Resource pool workaround
During a conversation with my colleague Craig Risinger, author of the very interesting article “The resource pool priority pie paradox”, we discussed the lack of relation between resource pools reservation settings and High Availability. As Craig so eloquently put it:
“RP reservations will not muck around with HA slot sizes”
High Availability ignores resource pools reservation settings when calculating the slot size, so if a single VM is placed in a resource pools with memory reservation configured, it will have the same effect on resource allocation as per VM memory reservation, but does not affect the HA slot size.
By creating a resource pool with a substantial memory setting you can avoid decreasing the consolidation ratio of the cluster and still guarantee the virtual machine its resources. Publishing this article does not automatically mean that I’m advocating using this workaround on a regular basis. I recommend implementing this workaround very sparingly as creating a RP for each VM creates a lot of administrative overhead and makes the host and cluster view a very unpleasant environment to work in.
A possible scenario to use this workaround can be when implementing MS Exchange 2010 mailbox servers. These mailbox servers are notorious for demanding a huge amount of memory and listed by many organizations as mission critical servers.
To emphasize it once more, this is not a best practice! But it might be useful in certain scenarios to avoid large slots and therefore low consolidation ratios.
That is actually pretty cool. Never thought of that. Thanks for the info!
Nice workaround Frank. Having just implemented a vSphere cluster we were having HA capacity issues as soon as setting a reservation for a VM. We didn’t want to turn off strict admission control and I didn’t want to mess with the advanced slot size settings for fear of causing slot fragmentation as mentioned in Duncan’s deepdive.
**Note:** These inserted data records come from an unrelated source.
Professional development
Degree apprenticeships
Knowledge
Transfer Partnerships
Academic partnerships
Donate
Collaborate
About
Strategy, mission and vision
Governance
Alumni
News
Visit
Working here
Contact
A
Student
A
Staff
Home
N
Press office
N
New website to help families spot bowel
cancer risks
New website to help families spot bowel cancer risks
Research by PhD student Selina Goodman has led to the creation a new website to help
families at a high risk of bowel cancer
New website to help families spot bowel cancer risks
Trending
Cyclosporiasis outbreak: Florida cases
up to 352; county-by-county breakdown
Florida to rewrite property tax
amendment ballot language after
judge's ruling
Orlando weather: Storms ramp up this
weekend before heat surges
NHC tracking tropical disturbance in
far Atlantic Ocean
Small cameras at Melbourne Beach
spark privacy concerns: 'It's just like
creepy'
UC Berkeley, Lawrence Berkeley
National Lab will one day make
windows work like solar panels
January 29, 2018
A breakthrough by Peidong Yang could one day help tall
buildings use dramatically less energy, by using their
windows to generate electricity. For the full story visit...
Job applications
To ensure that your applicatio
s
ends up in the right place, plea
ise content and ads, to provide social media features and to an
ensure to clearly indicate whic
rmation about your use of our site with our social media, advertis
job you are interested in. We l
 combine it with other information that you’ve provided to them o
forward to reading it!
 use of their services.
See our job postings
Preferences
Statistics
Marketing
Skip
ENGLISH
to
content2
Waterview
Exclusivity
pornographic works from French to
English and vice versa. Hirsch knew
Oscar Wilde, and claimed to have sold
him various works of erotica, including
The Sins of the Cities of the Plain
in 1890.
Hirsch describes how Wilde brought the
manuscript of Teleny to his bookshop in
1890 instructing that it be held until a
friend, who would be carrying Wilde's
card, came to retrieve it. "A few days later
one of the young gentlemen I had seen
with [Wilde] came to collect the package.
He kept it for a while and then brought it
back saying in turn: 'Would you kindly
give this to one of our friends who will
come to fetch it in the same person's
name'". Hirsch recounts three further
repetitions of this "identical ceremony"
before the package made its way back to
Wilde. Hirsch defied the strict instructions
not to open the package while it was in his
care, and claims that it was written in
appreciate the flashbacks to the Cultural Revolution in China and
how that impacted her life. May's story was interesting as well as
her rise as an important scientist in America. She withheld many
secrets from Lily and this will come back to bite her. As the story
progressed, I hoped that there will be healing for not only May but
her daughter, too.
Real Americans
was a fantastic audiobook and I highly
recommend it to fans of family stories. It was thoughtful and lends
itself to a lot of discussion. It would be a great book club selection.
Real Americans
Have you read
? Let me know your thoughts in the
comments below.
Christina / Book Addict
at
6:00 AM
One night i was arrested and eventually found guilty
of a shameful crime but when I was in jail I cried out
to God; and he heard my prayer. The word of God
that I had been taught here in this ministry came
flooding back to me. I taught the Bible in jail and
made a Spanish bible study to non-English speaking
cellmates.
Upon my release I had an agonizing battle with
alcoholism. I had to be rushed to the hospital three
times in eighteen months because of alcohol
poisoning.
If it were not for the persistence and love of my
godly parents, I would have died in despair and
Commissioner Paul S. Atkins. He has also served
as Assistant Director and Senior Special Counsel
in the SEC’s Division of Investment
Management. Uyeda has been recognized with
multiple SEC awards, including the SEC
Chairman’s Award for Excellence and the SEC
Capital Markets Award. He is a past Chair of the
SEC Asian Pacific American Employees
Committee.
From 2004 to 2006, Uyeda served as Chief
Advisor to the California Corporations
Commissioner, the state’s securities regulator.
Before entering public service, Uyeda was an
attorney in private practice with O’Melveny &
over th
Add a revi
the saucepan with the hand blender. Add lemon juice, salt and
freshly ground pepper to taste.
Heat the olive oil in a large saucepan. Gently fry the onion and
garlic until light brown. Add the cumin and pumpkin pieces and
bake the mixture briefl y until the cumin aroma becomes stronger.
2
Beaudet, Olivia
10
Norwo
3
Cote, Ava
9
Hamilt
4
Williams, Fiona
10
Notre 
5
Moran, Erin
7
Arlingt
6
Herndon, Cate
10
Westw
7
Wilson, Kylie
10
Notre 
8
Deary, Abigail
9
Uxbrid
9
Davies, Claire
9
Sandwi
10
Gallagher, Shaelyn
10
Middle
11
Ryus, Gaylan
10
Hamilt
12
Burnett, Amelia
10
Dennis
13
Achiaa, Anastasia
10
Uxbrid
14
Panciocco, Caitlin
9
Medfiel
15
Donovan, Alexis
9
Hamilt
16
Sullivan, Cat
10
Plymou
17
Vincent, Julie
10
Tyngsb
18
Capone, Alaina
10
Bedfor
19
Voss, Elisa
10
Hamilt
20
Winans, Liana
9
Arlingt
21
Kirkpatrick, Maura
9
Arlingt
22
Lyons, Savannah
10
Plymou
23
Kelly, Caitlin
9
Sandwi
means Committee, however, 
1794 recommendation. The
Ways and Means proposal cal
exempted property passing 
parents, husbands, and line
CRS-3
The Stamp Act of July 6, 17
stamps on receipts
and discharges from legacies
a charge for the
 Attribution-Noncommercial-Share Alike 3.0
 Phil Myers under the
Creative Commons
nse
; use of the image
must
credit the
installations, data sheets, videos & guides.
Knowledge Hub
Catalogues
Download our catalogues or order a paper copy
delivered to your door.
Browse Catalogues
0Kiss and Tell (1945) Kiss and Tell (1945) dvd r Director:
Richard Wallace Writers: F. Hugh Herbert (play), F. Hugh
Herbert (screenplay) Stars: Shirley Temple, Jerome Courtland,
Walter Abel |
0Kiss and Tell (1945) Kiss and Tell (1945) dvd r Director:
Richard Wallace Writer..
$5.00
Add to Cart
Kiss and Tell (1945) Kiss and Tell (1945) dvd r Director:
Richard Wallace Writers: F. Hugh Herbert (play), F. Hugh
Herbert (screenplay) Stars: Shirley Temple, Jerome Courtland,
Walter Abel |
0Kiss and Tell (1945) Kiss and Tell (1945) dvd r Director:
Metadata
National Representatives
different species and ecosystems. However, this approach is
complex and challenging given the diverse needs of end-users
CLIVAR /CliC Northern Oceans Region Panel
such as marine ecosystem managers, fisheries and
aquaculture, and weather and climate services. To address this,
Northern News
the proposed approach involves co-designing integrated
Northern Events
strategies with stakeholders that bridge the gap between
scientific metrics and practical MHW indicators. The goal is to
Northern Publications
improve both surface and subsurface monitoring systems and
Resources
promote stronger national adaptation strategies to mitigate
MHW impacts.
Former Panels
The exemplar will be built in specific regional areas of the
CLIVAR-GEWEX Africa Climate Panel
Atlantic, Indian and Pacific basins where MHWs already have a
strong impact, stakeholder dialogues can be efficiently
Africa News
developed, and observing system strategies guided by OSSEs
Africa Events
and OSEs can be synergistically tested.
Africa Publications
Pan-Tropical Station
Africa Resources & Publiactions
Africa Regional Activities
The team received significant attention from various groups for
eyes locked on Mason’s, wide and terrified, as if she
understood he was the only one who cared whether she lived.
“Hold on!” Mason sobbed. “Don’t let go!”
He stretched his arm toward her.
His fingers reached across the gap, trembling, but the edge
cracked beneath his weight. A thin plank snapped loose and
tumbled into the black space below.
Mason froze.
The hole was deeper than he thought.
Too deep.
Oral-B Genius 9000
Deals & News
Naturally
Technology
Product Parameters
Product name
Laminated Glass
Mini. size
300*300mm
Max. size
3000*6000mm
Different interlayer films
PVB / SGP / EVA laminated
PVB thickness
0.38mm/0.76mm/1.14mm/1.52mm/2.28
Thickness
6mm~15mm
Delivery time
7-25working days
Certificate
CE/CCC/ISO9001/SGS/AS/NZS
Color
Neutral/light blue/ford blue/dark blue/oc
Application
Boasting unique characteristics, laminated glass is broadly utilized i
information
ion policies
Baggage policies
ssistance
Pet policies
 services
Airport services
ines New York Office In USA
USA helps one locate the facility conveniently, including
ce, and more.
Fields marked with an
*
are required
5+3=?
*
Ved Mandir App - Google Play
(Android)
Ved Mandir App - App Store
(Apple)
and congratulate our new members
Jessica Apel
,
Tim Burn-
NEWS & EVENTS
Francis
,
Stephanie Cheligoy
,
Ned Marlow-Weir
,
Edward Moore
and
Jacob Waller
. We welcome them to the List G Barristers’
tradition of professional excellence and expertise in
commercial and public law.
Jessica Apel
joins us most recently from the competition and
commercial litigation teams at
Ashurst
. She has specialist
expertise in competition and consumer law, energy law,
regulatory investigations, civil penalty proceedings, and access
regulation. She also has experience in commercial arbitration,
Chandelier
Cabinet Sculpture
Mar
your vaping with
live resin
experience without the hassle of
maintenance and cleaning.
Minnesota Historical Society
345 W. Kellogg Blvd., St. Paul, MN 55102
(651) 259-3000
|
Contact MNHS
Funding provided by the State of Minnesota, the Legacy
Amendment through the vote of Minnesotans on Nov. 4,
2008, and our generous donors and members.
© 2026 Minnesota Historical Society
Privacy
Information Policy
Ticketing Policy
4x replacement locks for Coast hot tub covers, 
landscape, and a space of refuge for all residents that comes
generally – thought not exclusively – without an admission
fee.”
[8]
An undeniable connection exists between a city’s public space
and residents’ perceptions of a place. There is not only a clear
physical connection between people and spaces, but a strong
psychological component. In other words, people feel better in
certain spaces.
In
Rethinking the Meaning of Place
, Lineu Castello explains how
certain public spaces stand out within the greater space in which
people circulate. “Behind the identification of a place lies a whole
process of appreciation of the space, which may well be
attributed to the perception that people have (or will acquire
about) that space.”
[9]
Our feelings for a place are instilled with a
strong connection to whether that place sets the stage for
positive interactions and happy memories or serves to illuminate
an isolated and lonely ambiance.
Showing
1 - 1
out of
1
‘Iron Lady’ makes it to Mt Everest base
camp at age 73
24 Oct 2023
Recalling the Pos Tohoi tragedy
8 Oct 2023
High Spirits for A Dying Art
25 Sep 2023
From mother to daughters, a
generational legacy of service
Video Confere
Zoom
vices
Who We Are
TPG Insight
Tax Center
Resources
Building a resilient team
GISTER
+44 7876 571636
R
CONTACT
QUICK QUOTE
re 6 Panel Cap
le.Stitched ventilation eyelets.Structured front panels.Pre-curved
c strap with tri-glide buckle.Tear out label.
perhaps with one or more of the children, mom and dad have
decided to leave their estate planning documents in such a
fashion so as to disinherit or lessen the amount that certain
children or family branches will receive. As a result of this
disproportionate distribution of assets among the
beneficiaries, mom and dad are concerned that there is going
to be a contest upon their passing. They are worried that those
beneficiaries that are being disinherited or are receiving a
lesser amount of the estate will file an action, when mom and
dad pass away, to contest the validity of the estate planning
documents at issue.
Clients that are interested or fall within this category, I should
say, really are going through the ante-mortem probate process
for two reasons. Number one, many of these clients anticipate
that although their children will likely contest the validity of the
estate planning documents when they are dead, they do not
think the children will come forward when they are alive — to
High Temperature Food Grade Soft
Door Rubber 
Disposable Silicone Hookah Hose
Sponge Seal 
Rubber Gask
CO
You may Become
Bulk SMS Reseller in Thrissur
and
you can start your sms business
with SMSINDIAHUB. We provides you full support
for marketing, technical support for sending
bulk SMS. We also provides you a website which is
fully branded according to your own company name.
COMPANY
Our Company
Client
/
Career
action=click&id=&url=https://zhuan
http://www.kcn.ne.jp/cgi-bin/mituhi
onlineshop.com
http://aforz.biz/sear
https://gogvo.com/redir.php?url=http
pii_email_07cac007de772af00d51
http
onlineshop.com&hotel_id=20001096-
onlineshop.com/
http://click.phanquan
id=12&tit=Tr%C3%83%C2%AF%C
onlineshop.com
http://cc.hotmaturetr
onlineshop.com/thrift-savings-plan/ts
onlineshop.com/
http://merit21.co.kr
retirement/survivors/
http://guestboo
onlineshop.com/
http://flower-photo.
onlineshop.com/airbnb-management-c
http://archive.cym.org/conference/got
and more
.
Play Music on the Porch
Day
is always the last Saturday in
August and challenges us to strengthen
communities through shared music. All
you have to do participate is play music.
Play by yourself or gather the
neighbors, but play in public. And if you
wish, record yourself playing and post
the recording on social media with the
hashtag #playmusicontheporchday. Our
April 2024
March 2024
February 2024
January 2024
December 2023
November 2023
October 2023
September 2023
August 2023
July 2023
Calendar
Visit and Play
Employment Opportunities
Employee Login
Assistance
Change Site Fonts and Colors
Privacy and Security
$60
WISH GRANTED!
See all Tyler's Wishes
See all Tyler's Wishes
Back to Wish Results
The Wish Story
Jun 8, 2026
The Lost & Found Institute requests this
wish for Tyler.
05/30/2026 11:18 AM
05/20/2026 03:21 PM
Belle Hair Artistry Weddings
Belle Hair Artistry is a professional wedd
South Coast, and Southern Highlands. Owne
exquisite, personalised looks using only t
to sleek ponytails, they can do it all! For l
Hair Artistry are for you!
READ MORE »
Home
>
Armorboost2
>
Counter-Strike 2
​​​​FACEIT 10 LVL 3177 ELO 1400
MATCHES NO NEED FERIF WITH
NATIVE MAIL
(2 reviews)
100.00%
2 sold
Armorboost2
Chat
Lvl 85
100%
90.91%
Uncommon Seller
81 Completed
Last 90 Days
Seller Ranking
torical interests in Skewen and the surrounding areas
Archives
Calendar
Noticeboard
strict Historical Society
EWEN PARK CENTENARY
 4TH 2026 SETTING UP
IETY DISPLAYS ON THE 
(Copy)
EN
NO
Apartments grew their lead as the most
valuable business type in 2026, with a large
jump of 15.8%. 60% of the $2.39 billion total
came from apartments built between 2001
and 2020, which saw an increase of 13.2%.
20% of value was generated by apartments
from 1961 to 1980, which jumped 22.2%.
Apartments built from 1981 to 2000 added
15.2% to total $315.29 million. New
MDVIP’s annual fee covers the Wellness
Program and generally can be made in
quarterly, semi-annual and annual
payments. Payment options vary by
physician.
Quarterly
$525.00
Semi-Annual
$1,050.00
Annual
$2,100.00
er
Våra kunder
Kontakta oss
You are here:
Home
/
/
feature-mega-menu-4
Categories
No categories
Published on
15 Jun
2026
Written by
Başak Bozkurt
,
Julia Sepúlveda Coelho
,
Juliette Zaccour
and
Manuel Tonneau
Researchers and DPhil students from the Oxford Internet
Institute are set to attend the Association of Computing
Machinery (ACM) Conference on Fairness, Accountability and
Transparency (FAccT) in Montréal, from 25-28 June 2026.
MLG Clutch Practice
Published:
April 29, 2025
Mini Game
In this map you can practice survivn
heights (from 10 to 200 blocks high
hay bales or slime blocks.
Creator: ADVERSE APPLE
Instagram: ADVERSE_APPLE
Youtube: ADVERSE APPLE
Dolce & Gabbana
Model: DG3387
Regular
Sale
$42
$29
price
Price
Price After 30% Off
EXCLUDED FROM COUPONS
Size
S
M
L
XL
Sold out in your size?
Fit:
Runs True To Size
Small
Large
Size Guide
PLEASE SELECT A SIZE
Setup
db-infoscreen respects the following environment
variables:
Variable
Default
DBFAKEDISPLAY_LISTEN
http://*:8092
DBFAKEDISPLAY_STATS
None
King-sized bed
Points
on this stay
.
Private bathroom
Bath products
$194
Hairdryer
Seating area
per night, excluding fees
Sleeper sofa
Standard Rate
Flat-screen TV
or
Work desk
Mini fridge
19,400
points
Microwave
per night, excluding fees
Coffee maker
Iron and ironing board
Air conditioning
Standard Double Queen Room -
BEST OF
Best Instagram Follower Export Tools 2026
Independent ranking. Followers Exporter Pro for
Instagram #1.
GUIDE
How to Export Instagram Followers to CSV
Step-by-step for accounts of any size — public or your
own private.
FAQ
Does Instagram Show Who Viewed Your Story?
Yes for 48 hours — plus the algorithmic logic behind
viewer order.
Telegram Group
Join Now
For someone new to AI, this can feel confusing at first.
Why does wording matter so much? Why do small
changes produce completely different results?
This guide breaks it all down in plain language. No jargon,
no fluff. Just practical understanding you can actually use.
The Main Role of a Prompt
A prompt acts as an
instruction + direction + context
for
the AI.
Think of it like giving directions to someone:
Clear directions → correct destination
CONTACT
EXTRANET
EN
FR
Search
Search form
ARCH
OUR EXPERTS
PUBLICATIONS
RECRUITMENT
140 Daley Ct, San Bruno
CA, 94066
So it turns out I used a similar workaround to yourself, however I did this with groups of VM’s as opposed to single VM’s.
So I created resource groups for DEV, UAT, Production, etc and placed VM’s within these. The resource groups have reservations and limits, staggered in such a way that DEV is likely to have contention but production is not as it has been assigned more resources. Using shares within the resource group then allows us to prioritise what gets what in a contention scenario within the resource group. This model is working fine for us just now.
If however I ever have to isolate a machine on it’s own I would definately look to your workaround first before changing advanced slot settings or turning off strict admission control.
I utilized this work around with the Cisco Nexus 1000v VSMs. The VSMs come configured with a memory reservation 2GB. With this reservation set, the number of available HA slots in 10 host cluster was very small. I created a resource pool with the necessary memory reservation and moved the VSMs in these resource pools. This solved my issue with the number of available slots in my HA cluster.